(SELECTED EXCERPT):
========
A year before his death at 86, Frank Kameny was an honored guest at the White House. He was there for the signing by President Obama of a document that stopped the U.S. military ban on gay soldiers. The ceremony had special significance for Kameny, a WWII veteran who fought at the Battle of the Bulge in WWII. After Kameny’s military service, he was a doctoral science student at Harvard and worked as an astronomer for the U.S. Army Map Service, with his sights on the burgeoning space programs—until he was fired for being homosexual.

A misdemeanor arrest while he was at a conference in San Francisco derailed his plans. Kameny was victim of a clear case of police entrapment that targeted homosexuals. A year after he paid the fine (and refuted any admission of guilt) the incident resulted in the army firing him. Even though he was blacklisted from employment in his field, his treatment by the U.S. government turned Kameny into a lifelong activist for GLBTQ rights.  

His main weapon was letter writing, typing out thousands of them to everyone from top military brass, the American Psychiatric Association, as well as politicians and presidents, including Richard Nixon. Kameny waged a relentless pro-gay rights campaign no matter how homophobic or lofty the addressee. 

Hundreds of those letters have now been published in Gay Is Good: The Life and Letters of Gay Rights Pioneer Frank Kameny. Editor Michael G. Long, author of several books on civil-rights, not only threads the letters together as a chronicle of the gay rights movement, he contextualizes between the letters and when needed fills in information about to those receiving the letters. The result is a truly remarkable story of a born activist.

After the army fired Kameny, he couldn’t get a job anywhere, since as a publicly outed homosexual, he was automatically put on an employment blacklist. Kameny almost starved to death on the streets of New York, sometimes living on pennies a day for food.

Unwilling to disappear from the U.S. legal map, Kameny not only sued the army for re-instatement, he started writing letters, by the hundreds, to address how homosexuals were being treated as not only second-class citizens, unworthy of any recognition, they were in fact being categorically treated as criminals with no rights. Homosexuals could be fired from jobs, denied housing, denied legal representation, arrested for sexual behavior, or even when privately socializing.
========
(DATA SHOWN):

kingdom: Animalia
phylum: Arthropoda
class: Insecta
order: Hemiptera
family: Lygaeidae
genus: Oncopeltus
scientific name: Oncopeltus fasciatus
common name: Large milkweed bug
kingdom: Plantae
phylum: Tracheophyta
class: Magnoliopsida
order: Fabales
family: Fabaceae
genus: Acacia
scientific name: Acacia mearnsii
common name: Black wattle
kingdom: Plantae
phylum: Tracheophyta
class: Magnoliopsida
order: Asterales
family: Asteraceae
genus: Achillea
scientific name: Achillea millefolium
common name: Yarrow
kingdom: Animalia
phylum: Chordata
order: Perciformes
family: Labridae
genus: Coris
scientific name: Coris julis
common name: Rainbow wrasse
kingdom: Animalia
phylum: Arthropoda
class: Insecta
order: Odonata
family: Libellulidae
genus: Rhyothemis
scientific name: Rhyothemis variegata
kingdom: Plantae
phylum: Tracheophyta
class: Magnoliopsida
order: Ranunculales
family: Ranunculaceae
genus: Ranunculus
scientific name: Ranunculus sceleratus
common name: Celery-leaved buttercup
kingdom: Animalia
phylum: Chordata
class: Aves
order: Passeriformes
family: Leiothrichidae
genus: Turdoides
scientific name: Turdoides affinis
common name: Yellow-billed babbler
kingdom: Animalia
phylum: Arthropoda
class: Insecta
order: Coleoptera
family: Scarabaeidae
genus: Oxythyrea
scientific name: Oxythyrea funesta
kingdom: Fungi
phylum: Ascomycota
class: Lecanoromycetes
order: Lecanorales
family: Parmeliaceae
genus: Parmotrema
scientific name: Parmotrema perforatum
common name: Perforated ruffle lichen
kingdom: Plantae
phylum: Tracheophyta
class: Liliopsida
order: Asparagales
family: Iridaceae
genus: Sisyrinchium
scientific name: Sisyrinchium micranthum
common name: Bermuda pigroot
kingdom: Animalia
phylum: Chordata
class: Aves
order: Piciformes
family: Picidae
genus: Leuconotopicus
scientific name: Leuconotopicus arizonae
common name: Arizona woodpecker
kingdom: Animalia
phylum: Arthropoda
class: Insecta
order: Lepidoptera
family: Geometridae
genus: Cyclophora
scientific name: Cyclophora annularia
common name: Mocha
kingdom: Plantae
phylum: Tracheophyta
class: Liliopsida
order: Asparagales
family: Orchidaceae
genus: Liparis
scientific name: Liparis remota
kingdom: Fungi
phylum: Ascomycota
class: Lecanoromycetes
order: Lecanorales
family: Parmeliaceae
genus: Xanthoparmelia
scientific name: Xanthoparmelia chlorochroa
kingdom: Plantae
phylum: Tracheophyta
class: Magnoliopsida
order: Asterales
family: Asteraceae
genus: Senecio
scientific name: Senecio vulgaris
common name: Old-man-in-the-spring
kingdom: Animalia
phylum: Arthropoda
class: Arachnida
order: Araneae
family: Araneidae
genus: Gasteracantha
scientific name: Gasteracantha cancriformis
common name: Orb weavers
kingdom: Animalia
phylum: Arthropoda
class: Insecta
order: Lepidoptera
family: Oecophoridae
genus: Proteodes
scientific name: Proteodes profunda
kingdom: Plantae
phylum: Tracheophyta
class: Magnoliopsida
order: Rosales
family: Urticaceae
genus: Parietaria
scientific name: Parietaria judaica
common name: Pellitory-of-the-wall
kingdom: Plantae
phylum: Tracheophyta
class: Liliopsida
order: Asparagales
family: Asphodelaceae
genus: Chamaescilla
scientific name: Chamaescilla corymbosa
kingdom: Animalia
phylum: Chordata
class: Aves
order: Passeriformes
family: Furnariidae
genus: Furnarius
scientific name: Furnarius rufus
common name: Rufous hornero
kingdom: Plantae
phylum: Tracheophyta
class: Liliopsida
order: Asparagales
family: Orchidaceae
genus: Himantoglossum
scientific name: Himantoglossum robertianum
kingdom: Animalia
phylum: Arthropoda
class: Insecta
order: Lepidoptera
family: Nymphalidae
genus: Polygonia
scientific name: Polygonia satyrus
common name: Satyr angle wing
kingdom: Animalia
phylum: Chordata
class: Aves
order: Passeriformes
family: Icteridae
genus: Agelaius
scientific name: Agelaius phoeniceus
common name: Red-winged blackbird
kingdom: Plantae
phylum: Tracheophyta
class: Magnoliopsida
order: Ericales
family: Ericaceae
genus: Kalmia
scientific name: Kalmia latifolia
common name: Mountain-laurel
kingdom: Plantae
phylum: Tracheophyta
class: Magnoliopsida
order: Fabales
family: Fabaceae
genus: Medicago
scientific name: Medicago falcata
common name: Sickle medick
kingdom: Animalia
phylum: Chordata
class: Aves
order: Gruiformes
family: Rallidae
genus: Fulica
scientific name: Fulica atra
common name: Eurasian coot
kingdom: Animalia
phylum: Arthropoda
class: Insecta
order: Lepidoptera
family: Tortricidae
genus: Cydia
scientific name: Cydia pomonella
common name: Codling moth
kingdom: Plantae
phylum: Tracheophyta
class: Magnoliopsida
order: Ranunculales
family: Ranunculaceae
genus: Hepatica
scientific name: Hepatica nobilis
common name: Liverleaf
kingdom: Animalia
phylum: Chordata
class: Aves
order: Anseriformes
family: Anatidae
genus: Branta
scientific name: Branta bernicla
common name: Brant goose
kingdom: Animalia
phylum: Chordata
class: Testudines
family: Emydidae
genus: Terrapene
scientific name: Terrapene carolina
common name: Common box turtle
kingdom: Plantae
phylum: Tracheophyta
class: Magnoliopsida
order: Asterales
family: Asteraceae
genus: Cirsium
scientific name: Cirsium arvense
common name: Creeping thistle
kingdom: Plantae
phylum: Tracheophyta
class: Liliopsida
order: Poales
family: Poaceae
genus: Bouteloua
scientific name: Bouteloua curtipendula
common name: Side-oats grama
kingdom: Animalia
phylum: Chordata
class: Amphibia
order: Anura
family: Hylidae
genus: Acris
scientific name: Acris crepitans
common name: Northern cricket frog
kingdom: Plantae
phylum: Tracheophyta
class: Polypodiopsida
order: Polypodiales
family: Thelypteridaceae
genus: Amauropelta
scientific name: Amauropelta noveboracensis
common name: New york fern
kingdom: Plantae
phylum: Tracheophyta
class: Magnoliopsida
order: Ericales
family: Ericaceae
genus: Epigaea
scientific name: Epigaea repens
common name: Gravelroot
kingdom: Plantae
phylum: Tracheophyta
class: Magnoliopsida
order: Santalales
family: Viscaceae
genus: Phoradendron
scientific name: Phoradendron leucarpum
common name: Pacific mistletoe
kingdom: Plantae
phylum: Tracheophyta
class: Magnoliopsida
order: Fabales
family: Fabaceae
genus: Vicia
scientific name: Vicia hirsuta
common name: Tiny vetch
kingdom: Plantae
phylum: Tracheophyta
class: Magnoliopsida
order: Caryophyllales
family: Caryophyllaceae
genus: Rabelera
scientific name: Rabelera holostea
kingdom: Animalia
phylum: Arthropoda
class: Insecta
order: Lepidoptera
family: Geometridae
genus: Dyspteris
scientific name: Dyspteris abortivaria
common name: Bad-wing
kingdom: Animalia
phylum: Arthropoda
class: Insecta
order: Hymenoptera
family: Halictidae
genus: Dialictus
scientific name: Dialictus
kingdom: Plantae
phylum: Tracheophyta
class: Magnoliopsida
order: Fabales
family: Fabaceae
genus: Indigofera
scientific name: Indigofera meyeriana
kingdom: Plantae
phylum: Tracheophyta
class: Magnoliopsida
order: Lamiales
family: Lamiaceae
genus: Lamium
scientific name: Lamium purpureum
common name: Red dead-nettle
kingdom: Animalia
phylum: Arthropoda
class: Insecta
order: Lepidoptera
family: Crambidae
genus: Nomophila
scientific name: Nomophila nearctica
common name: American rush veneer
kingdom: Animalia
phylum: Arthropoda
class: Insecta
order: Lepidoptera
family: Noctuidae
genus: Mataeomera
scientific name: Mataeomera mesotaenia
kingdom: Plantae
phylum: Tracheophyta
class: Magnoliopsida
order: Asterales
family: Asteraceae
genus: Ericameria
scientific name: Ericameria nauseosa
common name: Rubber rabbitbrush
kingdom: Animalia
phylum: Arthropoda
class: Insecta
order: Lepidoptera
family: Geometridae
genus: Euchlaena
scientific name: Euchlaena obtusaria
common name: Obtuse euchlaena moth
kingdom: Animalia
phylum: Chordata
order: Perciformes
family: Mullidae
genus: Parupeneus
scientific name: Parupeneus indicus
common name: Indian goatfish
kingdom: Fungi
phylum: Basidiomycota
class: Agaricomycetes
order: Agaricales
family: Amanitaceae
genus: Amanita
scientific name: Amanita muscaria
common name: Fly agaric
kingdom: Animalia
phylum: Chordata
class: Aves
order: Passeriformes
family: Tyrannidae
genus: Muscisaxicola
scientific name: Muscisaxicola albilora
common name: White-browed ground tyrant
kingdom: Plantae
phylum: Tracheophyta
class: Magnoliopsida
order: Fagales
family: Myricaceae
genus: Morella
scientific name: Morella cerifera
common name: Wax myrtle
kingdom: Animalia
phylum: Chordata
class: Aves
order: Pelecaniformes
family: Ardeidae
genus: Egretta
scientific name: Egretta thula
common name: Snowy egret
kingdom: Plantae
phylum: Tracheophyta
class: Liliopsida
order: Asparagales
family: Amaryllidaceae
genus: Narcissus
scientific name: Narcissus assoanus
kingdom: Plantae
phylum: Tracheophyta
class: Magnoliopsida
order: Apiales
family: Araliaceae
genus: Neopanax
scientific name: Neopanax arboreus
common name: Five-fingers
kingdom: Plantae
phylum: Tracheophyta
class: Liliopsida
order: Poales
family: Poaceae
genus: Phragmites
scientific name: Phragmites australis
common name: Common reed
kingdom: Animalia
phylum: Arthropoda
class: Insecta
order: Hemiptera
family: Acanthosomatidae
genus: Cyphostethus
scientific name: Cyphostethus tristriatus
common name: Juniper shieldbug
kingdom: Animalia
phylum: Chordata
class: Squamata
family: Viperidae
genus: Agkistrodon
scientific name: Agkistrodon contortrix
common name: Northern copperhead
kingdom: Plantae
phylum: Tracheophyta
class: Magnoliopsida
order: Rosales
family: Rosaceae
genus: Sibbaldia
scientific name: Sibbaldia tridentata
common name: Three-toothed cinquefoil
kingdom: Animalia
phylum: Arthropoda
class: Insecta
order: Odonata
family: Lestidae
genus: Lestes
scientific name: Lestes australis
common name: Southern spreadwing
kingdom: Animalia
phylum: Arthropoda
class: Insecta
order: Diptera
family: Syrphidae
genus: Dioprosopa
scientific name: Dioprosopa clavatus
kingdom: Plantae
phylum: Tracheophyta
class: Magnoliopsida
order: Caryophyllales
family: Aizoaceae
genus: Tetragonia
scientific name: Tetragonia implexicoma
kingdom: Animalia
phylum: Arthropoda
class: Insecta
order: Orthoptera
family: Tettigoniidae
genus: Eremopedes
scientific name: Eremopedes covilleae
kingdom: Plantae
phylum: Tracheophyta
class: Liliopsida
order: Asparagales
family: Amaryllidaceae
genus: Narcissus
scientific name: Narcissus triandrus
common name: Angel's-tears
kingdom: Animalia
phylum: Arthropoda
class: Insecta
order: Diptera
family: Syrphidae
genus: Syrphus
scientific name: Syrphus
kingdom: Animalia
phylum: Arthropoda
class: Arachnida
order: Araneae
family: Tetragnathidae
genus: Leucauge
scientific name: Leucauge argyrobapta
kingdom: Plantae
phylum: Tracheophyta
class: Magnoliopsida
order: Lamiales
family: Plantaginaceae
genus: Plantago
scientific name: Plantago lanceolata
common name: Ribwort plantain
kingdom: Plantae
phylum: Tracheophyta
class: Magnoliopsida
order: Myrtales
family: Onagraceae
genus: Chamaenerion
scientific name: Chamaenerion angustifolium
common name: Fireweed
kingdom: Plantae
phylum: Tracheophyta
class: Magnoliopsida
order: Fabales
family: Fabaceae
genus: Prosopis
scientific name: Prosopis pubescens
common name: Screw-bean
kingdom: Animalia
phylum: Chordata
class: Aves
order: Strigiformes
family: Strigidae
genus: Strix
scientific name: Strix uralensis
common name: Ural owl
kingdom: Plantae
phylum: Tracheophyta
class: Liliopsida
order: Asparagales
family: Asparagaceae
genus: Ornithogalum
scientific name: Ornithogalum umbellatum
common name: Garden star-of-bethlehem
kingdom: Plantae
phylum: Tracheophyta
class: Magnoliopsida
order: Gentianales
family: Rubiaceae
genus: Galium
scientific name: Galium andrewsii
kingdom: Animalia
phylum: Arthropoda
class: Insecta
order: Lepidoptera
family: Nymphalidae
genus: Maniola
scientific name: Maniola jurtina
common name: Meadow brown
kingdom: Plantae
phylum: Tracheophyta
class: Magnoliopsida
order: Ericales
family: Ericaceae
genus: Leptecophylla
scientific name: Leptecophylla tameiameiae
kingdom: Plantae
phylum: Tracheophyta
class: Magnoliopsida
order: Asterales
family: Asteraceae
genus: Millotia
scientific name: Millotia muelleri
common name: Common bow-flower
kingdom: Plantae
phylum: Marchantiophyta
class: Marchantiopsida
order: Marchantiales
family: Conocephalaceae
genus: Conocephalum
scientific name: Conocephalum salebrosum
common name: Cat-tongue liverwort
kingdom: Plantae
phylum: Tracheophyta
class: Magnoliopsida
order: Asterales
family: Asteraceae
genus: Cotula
========
(WHAT THE TASK ASKS): In the piece about Frank Kameny, what job did he hold before he was fired for being homosexual?

(WORKED SOLUTION): He worked as an astronomer for the U.S. Army Map Service.